Les clôtures frontalières entrent dans cette catégorie. Ce n’est pas le cas, en revanche, des moyens technologiques de surveillance déployés le long des frontières ou en mer.
Le Tribunal suprême cite notamment les drones, les caméras thermiques et les capteurs. Ces équipements permettent de détecter une présence, de surveiller les mouvements ou de donner l’alerte, mais ils ne constituent pas, selon les juges, des obstacles physiques au franchissement d’une frontière.
La juridiction laisse toutefois ouverte la possibilité d’une évolution de son interprétation. Si des barrières matérielles ayant une véritable fonction de contention étaient un jour installées en mer, la question de l’application du régime de « rejet à la frontière » aux personnes les franchissant pourrait être examinée.
Sur le terrain, la décision du Tribunal suprême contraint la Garde civile espagnole à revoir ses pratiques. Les unités maritimes ne peuvent désormais plus remettre directement au Maroc les migrants qu’elles interceptent en mer dans le cadre d’une tentative de rejoindre Sebta ou Melilla à la nage.
Les personnes concernées doivent être conduites au port et soumises à la procédure légale de retour. Celle-ci comprend plusieurs garanties procédurales, parmi lesquelles le droit à une assistance juridique et la possibilité de solliciter une protection internationale. Ce n’est qu’à l’issue de cette procédure qu’une décision peut être prise sur leur situation.
Le changement est notable par rapport à la pratique observée jusqu’ici dans plusieurs cas. Des migrants interceptés en mer pouvaient être remis aux autorités marocaines immédiatement après leur interception, sans que l’ensemble des démarches administratives et judiciaires soit mené à son terme.

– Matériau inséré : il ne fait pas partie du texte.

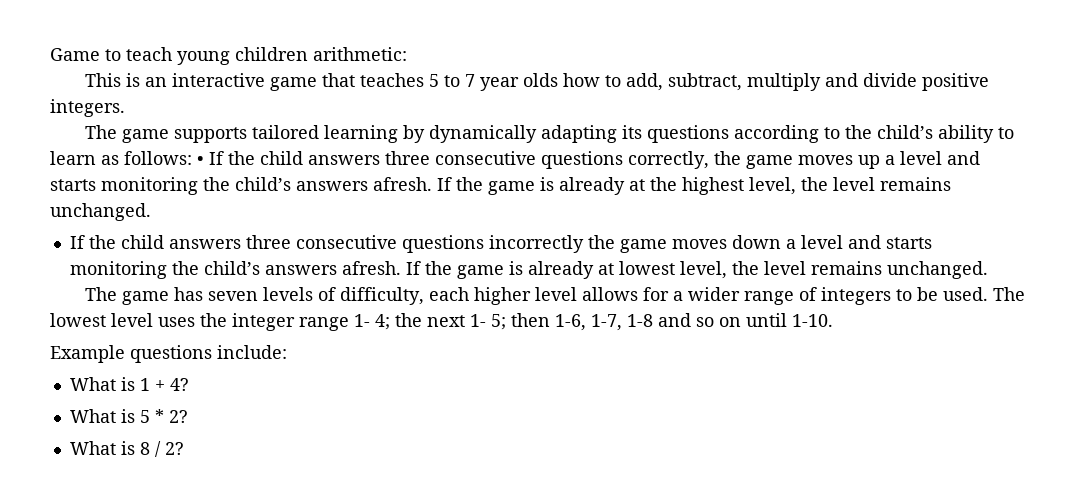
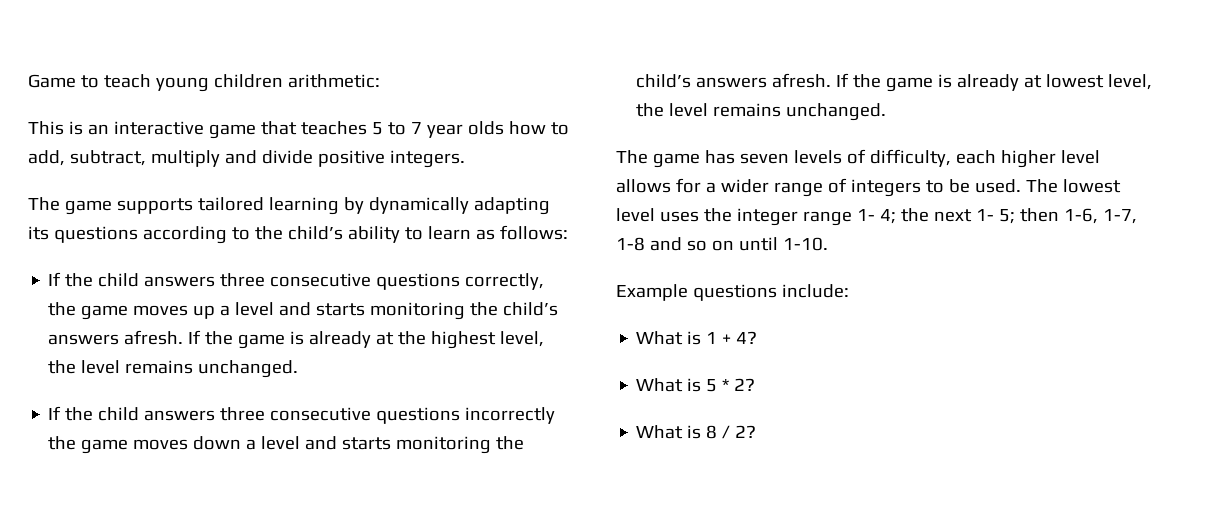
[197,156,204,165] • -> (568, 232) //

Le gouvernement de Sebta a rapidement réagi à l’arrêt. Les autorités locales ont assuré qu’elles respecteraient et appliqueraient la décision du Tribunal suprême. Elles ont néanmoins renouvelé leurs appels à un renforcement des moyens humains et logistiques consacrés à la surveillance de la frontière.
Alberto Gaitán, conseiller à la Présidence et à la Gouvernance du gouvernement de la ville, a estimé que la nouvelle jurisprudence ne modifiait en rien la nécessité d’accorder des ressources supplémentaires aux forces de sécurité espagnoles confrontées à la pression de l’immigration irrégulière.
Sebta « ne peut pas être un mur destiné à contenir l’immigration », a-t-il déclaré. Le responsable a notamment invoqué la superficie limitée de la ville et le nombre de ses habitants, deux facteurs qui réduisent, selon les autorités locales, ses capacités d’accueil et compliquent la gestion de l’hébergement des migrants.
La décision judiciaire replace parallèlement la coopération marocaine au centre de la gestion de la frontière maritime. Selon plusieurs médias espagnols, l’efficacité du contrôle des départs et des tentatives de traversée dépendra désormais davantage encore des interventions effectuées du côté marocain.
Une fois un migrant secouru ou intercepté par une unité espagnole, celui-ci doit en effet être soumis à l’intégralité de la procédure légale. Le renvoi immédiat vers le Maroc, tel qu’il était pratiqué dans certains cas, n’est plus possible.
L’interception des candidats à la traversée avant leur arrivée dans les eaux sous contrôle espagnol devient, dès lors, un élément déterminant. Ces derniers jours, la marine marocaine est ainsi intervenue pour intercepter plus de 70 migrants qui tentaient de rejoindre Sebta à la nage, selon des médias locaux espagnols.
Les opérations de sauvetage ont notamment concerné les secteurs de Tarajal et de Benzú. Elles ont permis d’empêcher les personnes concernées d’atteindre les eaux placées sous contrôle espagnol. Une illustration, sur le terrain, de l’importance prise par la coordination avec Rabat à mesure que la justice espagnole redéfinit les limites de sa politique de refoulement aux frontières.